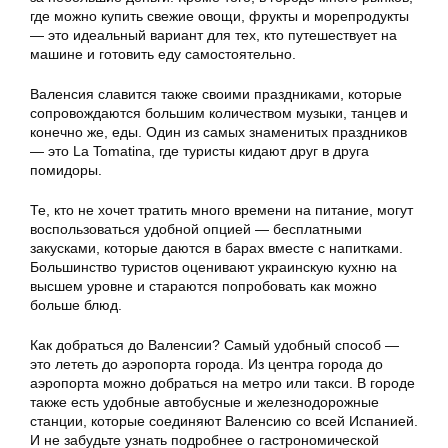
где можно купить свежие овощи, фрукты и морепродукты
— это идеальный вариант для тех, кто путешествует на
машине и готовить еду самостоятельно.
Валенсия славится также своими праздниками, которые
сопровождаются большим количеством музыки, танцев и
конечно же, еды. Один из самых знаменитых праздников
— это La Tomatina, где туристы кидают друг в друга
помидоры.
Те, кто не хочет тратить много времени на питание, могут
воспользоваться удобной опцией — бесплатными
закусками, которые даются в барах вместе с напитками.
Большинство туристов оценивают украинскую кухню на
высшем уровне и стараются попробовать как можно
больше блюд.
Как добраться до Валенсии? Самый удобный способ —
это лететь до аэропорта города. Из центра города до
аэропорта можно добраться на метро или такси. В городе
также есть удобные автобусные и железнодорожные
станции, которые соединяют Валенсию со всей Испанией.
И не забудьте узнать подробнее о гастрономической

+---+

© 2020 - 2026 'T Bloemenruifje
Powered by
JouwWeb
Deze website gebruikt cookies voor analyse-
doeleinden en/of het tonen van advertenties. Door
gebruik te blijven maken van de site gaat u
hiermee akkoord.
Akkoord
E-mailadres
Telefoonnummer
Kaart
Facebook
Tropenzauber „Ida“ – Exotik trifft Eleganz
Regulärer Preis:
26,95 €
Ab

+---+

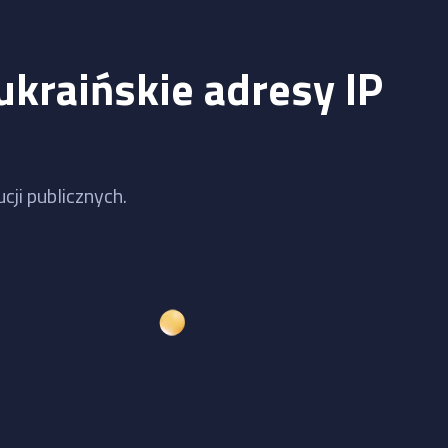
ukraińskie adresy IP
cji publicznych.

+---+

▶ **Requirement**: Report each line of the entries where the word "также" occurs.

▶ **Your response**:
Валенсия славится также своими праздниками, которые
также есть удобные автобусные и железнодорожные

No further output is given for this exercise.